Mais de 350 empresas já contrataram o serviço da Empodere-se e também prefeituras, estados e governo federal têm mostrado interesse. “Acabamos de fazer um trabalho no município de Campinas com a prefeitura. Foram 10 workshops para servidoras públicas e comunidades em geral. Temos conversado com outros municípios e também com o ministério das mulheres”, disse.

O sonho de Amanda é que em 12 anos haja um mercado mais constituído da defesa pessoal feminina e que se torne uma política pública massificada no Brasil. “Estamos numa guerra ideológica, contra os nossos corpos. A quais corpos é permitida a legítima defesa? Temos nossos mecanismos de defesas mutilados desde criança e não é por acaso, pois se trata de um projeto para nos manter nesse lugar de vulnerabilidade. Por outro lado, nosso processo de empoderamento está crescendo. Estamos num embate permanente”, avaliou. 

Durante a entrevista ela traz algumas dicas e técnicas básicas de autodefesa e reforça que todos os corpos têm suas fragilidades e suas forças, o mais importante é saber como utilizar essas potencialidades em situações de emergência.

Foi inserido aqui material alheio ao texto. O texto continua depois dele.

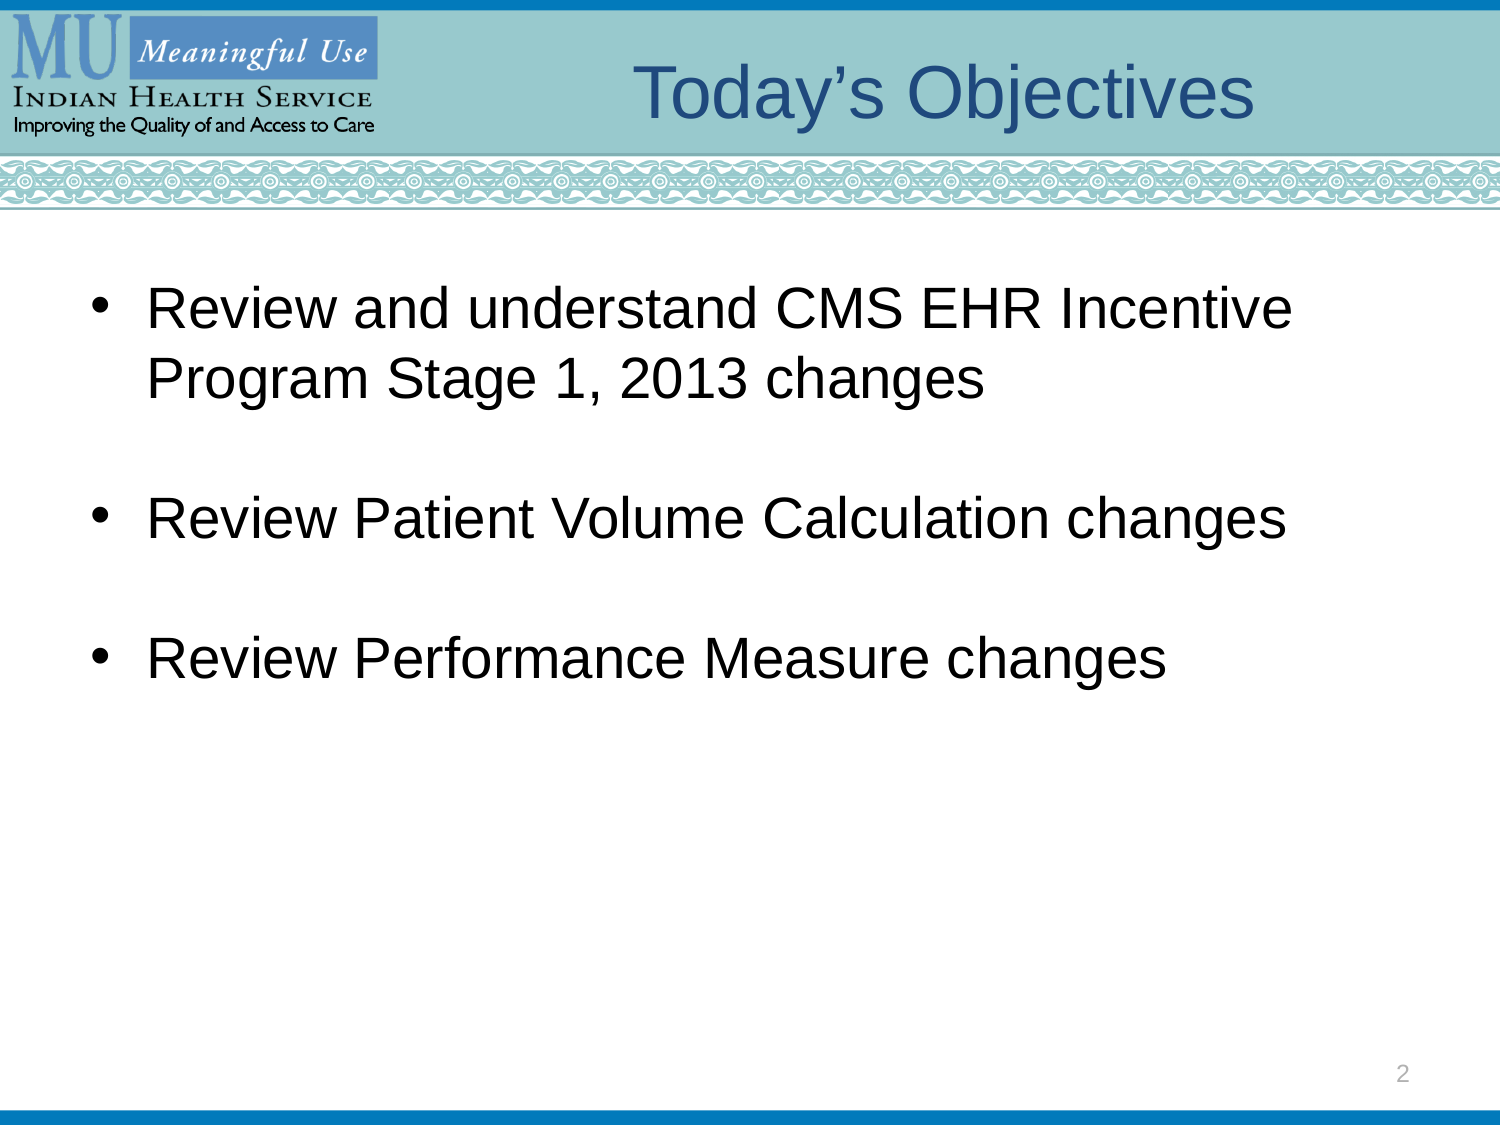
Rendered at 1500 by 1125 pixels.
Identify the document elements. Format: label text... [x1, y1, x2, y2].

title Today’s Objectives [389, 13, 1500, 163]
slide_number 2 [1074, 1042, 1425, 1103]
list Review and understand CMS EHR Incentive Program Stage 1, 2013 changes Review Patient Volume Calculation changes Review Performance Measure changes [74, 262, 1426, 1006]
picture [0, 0, 1500, 210]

O programa "Empreender Brasil" traz a cada semana um brasileiro ou brasileira de alguma parte do país para compartilhar a sua jornada empreendedora, desafios, superações e impacto. O programa é conduzido pela jornalista Beatriz Bevilaqua, que também apresenta o “Brasil Sustentável” e o “Sociedade do Amanhã” todos os sábados às 11h30 e 17h respectivamente, onde discute semanalmente as principais transformações da sociedade nas últimas décadas e uma perspectiva sobre o nosso futuro.